Stornoway Announces $22 Million Private Placement To Close Within 21 Days

07/25/2008

On July 16, 2008, Stornoway Diamond Corporation (TSX-SWY) announced that, subject to negotiating the definitive subscription agreement and receiving all necessary approvals, it intends to effect a $22 million private placement (the "Private Placement") comprising 24,444,444 common shares at a price of $0.90 per common share split equally between Agnico-Eagle Mines Limited ("Agnico-Eagle") and Lorito Holdings Limited ("Lorito"). The proceeds of the Private Placement will be used to redeem the $10 million principal amount of convertible debentures held by each of Agnico-Eagle and Lorito.

The Issuer hopes to close the Transaction in fewer than 21 days from the date of the material change report filed with respect to this transaction. The Issuer believes that closing the Transaction in such period is necessary or reasonable in order to avoid continuing to incur interest charges under the Debentures.

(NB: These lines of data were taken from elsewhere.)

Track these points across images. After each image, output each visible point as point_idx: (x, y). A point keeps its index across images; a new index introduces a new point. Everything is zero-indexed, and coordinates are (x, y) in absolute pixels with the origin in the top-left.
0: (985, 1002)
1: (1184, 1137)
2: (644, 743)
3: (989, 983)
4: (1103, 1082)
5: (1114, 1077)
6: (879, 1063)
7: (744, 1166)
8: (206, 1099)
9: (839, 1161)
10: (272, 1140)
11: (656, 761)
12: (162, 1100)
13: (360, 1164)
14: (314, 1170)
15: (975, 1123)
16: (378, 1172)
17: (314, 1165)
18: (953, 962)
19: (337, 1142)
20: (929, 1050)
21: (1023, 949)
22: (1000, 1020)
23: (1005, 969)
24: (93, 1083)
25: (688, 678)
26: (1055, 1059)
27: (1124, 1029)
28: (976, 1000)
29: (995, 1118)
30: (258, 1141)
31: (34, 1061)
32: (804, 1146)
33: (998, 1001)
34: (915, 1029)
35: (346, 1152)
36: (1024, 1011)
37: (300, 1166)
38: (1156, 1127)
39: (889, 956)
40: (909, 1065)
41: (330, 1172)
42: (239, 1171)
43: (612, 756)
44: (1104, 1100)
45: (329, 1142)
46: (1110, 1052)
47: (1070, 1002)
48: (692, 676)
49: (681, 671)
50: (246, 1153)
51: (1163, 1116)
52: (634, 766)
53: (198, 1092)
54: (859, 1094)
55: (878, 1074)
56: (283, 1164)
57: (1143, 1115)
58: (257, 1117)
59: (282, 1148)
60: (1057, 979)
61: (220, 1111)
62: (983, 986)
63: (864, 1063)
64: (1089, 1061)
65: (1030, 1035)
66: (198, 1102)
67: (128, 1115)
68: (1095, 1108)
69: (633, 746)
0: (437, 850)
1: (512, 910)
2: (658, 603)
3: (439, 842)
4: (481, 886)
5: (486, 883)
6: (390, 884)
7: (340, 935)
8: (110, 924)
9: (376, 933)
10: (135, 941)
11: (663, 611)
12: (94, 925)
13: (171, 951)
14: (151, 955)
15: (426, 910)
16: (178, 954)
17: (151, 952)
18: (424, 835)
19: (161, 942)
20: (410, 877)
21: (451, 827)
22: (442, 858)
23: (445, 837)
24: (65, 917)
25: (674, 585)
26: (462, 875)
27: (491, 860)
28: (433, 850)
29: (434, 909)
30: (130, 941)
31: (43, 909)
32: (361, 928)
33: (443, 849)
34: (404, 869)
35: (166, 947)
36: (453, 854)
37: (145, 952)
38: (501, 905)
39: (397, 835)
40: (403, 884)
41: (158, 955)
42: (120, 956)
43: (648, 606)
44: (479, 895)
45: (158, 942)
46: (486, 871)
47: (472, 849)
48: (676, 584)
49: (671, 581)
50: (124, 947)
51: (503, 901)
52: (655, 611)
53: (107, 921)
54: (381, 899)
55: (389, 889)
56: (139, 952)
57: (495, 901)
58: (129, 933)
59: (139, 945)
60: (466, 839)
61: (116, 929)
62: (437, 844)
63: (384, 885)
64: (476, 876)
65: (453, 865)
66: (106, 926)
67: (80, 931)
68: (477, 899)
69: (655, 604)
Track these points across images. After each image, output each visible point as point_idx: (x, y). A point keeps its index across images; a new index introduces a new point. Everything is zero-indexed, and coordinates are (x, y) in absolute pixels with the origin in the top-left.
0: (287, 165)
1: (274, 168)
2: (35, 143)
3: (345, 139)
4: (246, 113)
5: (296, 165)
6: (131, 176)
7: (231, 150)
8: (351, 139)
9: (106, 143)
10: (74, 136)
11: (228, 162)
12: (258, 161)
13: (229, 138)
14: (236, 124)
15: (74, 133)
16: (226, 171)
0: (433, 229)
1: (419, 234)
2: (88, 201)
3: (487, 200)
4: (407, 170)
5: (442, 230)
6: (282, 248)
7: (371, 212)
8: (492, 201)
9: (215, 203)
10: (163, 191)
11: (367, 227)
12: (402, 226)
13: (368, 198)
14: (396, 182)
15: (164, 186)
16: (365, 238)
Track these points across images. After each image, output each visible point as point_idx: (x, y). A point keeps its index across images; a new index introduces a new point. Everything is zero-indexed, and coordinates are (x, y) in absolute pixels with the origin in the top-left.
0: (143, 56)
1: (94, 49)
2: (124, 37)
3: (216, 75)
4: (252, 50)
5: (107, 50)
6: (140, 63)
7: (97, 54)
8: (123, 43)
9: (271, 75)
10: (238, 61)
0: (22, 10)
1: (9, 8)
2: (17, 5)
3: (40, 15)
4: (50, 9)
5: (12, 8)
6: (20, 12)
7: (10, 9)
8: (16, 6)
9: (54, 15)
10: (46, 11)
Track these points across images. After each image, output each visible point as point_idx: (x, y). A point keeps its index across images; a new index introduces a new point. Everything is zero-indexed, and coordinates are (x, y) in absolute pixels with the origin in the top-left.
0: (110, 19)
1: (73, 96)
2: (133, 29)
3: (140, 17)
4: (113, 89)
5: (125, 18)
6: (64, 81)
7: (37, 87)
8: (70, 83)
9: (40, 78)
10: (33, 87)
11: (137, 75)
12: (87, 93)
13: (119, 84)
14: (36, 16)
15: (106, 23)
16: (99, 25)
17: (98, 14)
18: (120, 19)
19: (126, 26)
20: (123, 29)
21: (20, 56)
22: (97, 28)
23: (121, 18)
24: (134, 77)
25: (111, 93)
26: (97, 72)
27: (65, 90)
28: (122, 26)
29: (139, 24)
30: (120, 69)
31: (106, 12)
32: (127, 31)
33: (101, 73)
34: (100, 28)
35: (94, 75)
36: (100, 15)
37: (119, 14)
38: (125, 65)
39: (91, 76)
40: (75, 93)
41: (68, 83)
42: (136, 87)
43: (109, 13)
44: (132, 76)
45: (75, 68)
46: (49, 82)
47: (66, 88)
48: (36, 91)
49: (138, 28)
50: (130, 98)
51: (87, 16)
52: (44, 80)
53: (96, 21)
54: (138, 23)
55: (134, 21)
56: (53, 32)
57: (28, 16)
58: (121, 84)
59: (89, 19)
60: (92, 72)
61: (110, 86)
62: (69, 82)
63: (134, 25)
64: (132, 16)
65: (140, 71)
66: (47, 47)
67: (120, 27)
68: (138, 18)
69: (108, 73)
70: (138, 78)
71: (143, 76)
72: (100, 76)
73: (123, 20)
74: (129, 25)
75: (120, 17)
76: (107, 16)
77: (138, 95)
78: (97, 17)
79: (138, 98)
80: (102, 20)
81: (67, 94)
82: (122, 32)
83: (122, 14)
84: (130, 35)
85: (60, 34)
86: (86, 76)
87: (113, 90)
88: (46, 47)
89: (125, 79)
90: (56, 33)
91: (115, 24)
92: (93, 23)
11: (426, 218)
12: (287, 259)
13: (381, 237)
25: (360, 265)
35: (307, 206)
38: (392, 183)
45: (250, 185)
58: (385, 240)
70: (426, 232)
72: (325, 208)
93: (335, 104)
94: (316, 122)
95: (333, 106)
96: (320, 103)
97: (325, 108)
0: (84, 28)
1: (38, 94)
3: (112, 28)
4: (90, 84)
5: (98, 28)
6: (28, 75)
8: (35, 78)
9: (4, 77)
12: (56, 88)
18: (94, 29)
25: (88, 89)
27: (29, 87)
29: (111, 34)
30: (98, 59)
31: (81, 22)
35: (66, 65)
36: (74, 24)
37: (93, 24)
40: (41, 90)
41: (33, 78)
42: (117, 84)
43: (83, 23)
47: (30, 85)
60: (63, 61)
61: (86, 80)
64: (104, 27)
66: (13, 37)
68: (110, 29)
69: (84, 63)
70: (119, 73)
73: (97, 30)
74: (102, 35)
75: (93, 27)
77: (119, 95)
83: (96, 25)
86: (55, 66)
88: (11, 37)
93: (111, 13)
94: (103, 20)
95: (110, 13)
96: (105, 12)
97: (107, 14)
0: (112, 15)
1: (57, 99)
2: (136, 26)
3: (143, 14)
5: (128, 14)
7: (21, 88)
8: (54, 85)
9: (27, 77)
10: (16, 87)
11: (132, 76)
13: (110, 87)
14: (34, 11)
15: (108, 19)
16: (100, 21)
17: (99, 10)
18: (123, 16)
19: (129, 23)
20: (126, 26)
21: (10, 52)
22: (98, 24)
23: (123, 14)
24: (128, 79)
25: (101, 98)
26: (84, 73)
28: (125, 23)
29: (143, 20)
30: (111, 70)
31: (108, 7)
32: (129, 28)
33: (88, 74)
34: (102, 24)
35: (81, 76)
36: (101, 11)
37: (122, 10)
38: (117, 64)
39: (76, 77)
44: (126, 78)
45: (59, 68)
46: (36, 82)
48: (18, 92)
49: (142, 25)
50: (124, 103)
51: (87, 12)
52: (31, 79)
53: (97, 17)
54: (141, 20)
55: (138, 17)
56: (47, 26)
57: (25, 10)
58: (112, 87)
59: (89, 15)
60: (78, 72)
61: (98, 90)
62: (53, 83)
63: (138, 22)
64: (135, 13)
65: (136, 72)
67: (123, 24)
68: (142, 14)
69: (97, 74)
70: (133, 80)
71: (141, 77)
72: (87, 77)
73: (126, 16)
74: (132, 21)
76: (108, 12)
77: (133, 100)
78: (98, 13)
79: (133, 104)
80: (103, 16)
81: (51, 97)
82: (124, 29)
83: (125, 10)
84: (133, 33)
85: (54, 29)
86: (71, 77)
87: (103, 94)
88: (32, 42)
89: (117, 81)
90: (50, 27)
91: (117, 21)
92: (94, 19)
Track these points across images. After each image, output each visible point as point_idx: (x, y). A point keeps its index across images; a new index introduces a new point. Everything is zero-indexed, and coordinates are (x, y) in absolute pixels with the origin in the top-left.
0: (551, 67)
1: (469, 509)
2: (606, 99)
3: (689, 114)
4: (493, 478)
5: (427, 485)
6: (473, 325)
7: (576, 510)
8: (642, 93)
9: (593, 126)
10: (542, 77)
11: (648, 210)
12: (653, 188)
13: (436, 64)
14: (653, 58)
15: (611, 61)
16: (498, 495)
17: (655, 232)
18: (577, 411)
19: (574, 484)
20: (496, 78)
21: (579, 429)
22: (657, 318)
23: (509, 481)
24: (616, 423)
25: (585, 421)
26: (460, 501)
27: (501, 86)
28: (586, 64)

Stornoway Diamond Corporation

Stornoway Diamond Corporation is one of Canada's leading diamond exploration and development companies, involved in the discovery of over 150 kimberlites in seven Canadian diamond districts. The Corporation benefits from a diversified diamond property portfolio, a strong financial platform and management and technical teams with experience in each segment of the diamond "pipeline" from exploration to marketing.

On behalf of the Board
STORNOWAY DIAMOND CORPORATION
/s/ "Eira Thomas"
Eira Thomas
Chief Executive Officer

 

For further information, please contact Nick Thomas at 604-331-2271 or 1-877-331-2232
** Website: www.stornowaydiamonds.com Email: info@stornowaydiamonds.com **


This news release may contain forward looking statements, being statements which are not historical facts, including, without limitation, statements regarding potential financings, the use of proceeds, stock exchange and regulatory approval and discussions of future plans and objectives. There can be no assurance that such statements will prove accurate. Such statements are necessarily based upon a number of estimates and assumptions that are subject to numerous risks and uncertainties that could cause actual results and future events to differ materially from those anticipated or projected. Important factors that could cause actual results to differ materially from the Corporation's expectations are in Corporation documents filed from time to time with the Toronto Stock Exchange and provincial securities regulators, most of which are available at www.sedar.com. The Corporation disclaims any intention or obligation to revise or update such statements.